Here is a picture of a young, ambitious politician. This image is based on a photograph that Abraham Lincoln had taken by Mathew Brady in New York. The day Lincoln gave his famous Cooper Union speech—where he proved to the East Coast that he was a serious contender for the presidency—he visited Brady’s studio. The photograph was reproduced in newspapers, on campaign ribbons, and on popular prints, such as this one by Currier and Ives.

Nathaniel Currier partnered with his brother-in-law James Merritt Ives and built one of the most famous and successful commercial lithograph studios in the nineteenth century. The firm produced over 7,000 lithographs and sold hundreds of thousands of copies of them to Americans, who used them to decorate their homes and offices. Because these prints were inexpensive, everyday people could own a framed picture, and one that related to the important figures and events of the day.
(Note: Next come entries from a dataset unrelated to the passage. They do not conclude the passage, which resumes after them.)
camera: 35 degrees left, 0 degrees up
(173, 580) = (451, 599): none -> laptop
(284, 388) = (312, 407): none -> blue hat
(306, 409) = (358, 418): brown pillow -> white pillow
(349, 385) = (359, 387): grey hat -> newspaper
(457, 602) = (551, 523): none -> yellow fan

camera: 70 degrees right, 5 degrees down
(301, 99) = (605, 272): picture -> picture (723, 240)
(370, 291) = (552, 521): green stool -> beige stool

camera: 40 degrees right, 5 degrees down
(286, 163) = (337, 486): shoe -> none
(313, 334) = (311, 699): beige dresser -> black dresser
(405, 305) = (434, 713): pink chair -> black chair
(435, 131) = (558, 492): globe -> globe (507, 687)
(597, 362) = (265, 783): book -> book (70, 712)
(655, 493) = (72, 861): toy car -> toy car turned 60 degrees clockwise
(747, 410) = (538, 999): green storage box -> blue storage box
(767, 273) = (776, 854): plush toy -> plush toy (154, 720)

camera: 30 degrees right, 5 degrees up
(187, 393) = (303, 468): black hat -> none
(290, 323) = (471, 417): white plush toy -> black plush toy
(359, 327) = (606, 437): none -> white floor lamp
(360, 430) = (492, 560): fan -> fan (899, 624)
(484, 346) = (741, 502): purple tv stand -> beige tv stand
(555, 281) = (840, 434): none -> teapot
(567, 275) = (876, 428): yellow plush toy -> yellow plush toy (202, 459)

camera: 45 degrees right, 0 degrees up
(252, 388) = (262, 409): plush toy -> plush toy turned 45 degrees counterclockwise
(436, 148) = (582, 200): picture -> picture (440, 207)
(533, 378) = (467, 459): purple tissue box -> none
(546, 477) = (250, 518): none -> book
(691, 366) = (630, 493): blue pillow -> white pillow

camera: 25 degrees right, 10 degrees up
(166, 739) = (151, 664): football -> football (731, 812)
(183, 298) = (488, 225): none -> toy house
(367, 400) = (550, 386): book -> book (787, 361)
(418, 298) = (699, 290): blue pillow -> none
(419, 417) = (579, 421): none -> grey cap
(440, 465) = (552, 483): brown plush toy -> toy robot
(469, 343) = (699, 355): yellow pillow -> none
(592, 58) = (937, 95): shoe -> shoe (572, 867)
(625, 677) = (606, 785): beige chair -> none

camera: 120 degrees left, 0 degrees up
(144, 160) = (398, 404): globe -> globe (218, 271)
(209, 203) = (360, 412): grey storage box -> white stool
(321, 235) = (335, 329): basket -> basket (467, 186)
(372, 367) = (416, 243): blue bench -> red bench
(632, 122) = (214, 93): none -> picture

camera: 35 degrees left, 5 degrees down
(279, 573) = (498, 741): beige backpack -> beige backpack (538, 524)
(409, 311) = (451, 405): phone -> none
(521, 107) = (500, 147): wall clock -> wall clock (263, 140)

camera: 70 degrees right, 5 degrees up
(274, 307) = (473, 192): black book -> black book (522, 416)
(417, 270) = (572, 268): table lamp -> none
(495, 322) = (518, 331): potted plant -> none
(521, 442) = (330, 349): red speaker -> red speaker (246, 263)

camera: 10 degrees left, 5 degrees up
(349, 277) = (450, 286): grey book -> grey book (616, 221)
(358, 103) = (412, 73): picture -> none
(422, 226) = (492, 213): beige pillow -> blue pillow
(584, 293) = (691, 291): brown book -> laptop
Lincoln was a popular subject for Currier and Ives. They produced thirty-five different images with him as the subject, including one of his 1865 assassination. This print was published in 1860 and shows the president-elect without a beard. The stock number 720 can be seen at the bottom of the print. It was used by Currier and Ives to identify the print in catalogues, sales sheets, and order forms. This picture was hand-colored, as were most of the firm’s prints, by young women sitting at long tables. Each girl was responsible for painting a separate color onto the print.